E - Don't Isolate Elements Editorial by spheniscine


To make implementation and explanation a bit easier, let’s add a “border” to \(A\), that is, rows \(0\) and \(H+1\), similarly columns \(0\) and \(W+1\). They should be filled with a sentinel value that isn’t \(0\) or \(1\), including when “flipped” (e.g. \(2\)), and we also will stipulate that they will never count as isolated.

Now let’s define \(dp[i, a, b]\) as the minimum cost such that rows \(0\) to \(i\) inclusive are valid, and \(a\) and \(b\) are each \(0\) or \(1\), depending on whether rows \(i\) and \(i+1\) should be flipped, respectively. (If there are no valid states, \(dp[i, a, b] = \infty\).) We initialize the DP with \(dp[0, 0, 0] = 0\) and \(dp[0, 0, 1] = 1\), with the rest being \(\infty\). (as it makes no sense to “flip” the sentinel row)

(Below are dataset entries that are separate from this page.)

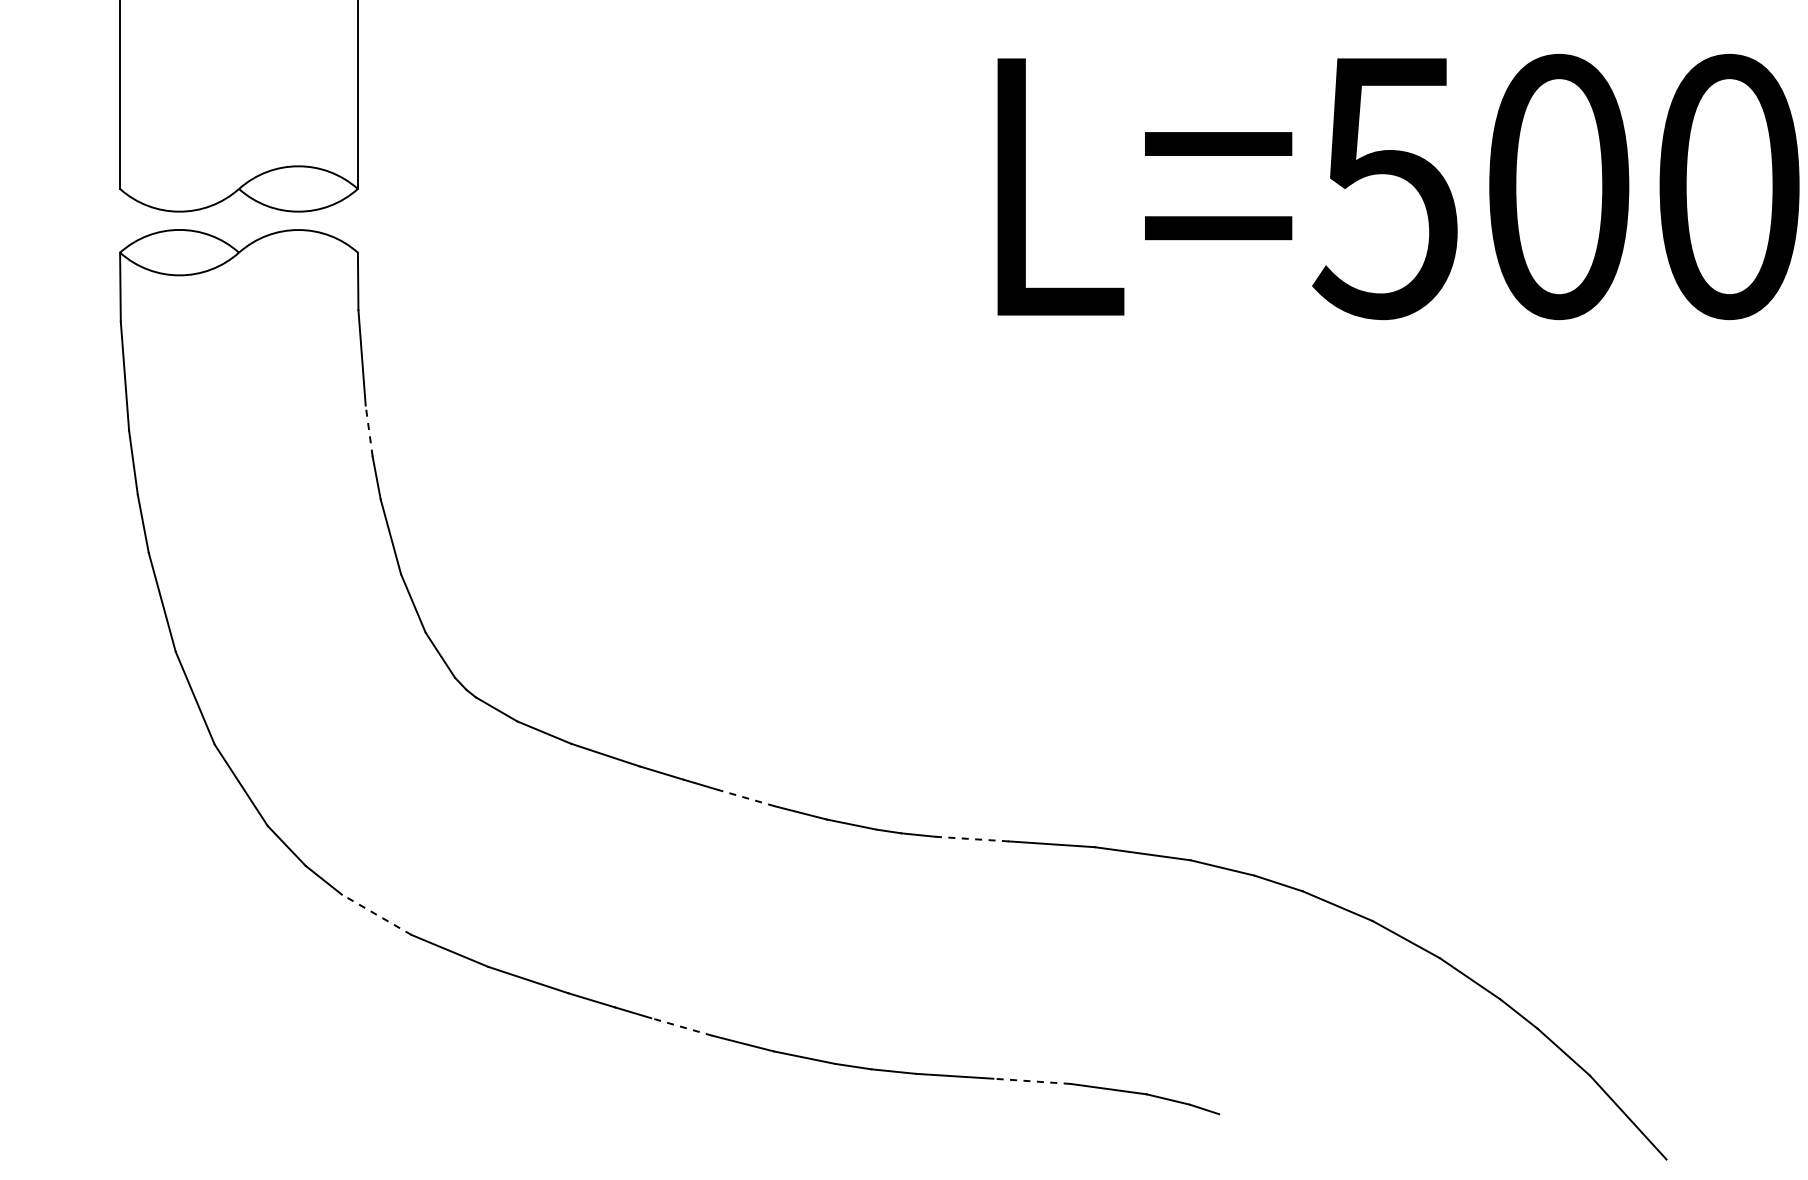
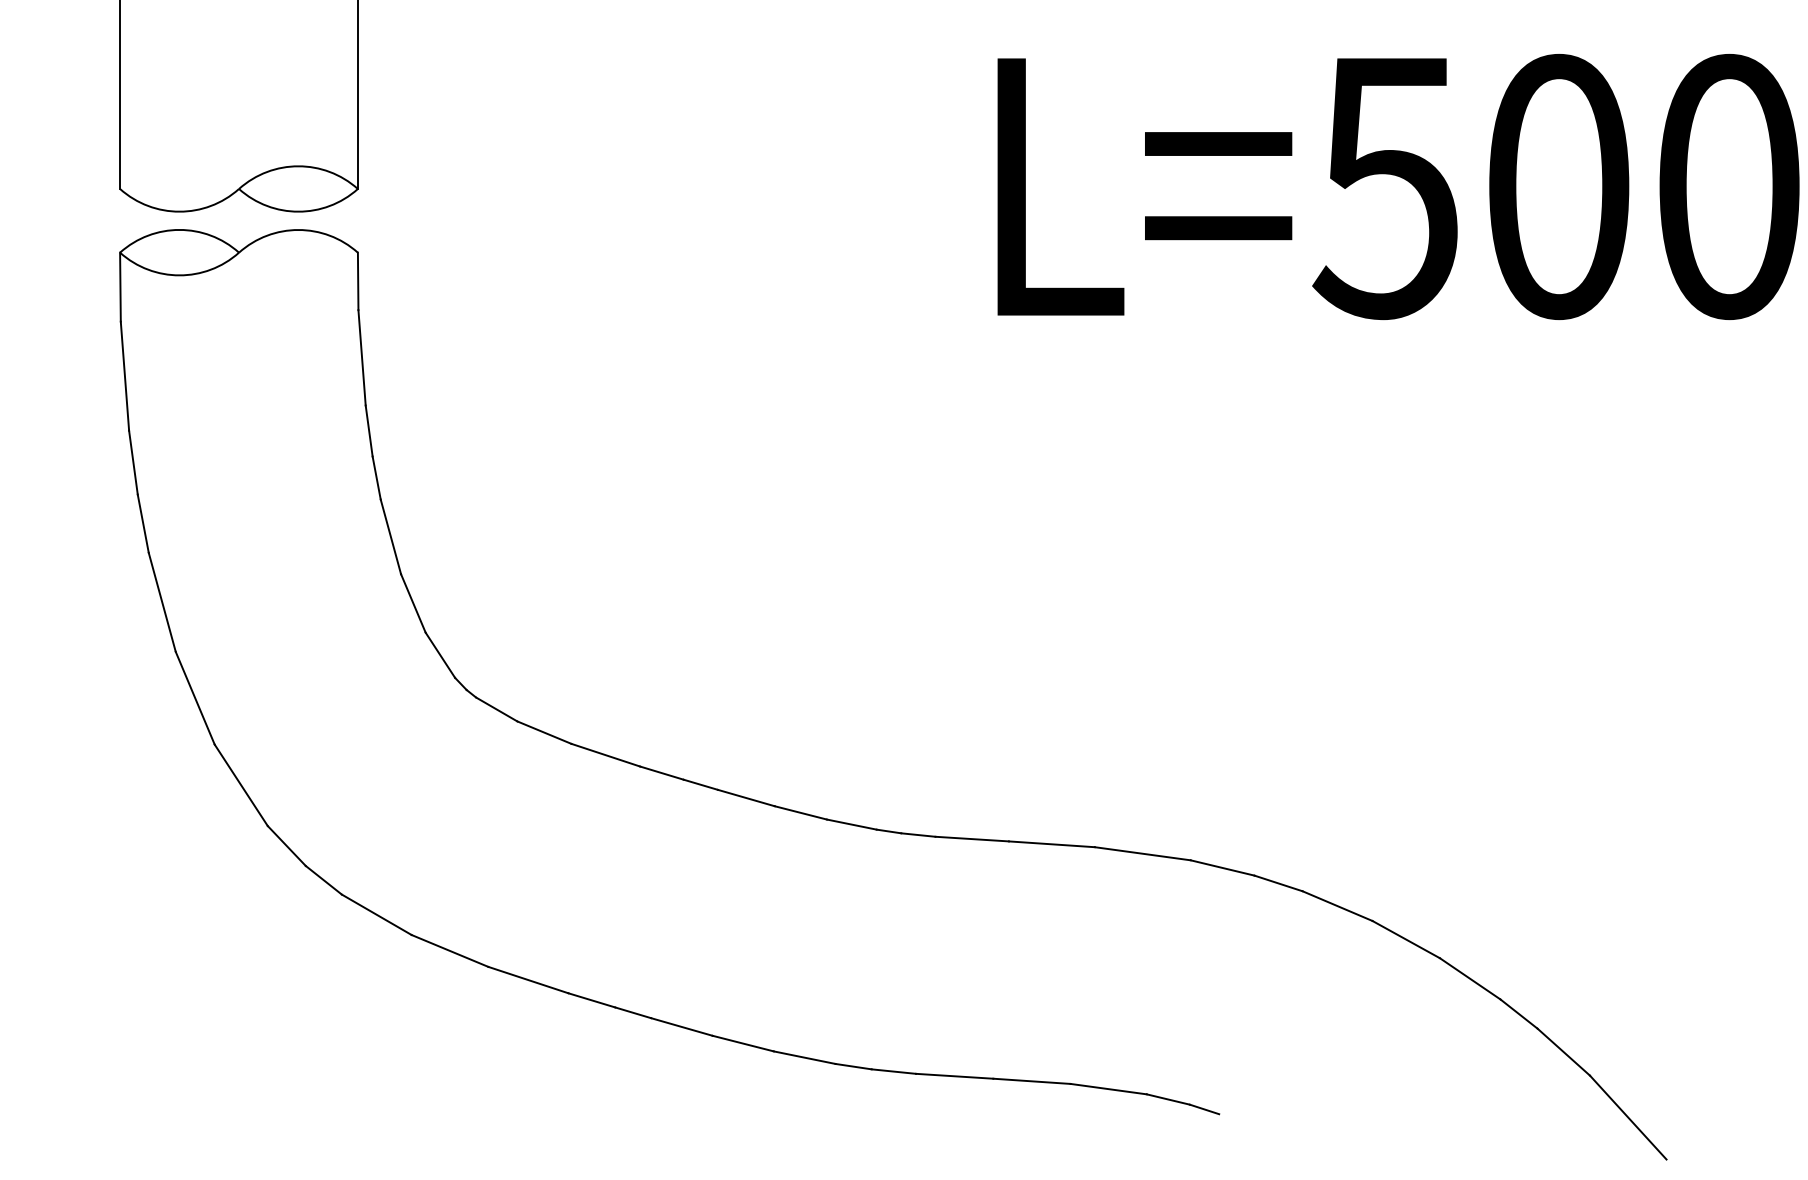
line at (369, 431): dashed -> solid
line at (746, 798): dashed -> solid
line at (972, 839): dashed -> solid
line at (376, 914): dashed -> solid
line at (681, 1026): dashed -> solid
line at (1032, 1081): dashed -> solid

We can transition from \(dp[i, a, b]\) to \(dp[i+1, b, c]\) because for each \(c \in \{0, 1\}\), we can check the \(i+1\)-st row for validity, since we know whether rows \(i\) through \(i+2\) should be flipped. This means we have \(2^3 = 8\) total cases/masks to check for each row, so the total time to run this DP is \(O(HW)\).

The final answer is \(\min(dp[H, 0, 0], dp[H, 1, 0])\). If this is \(\infty\), we should print \(-1\).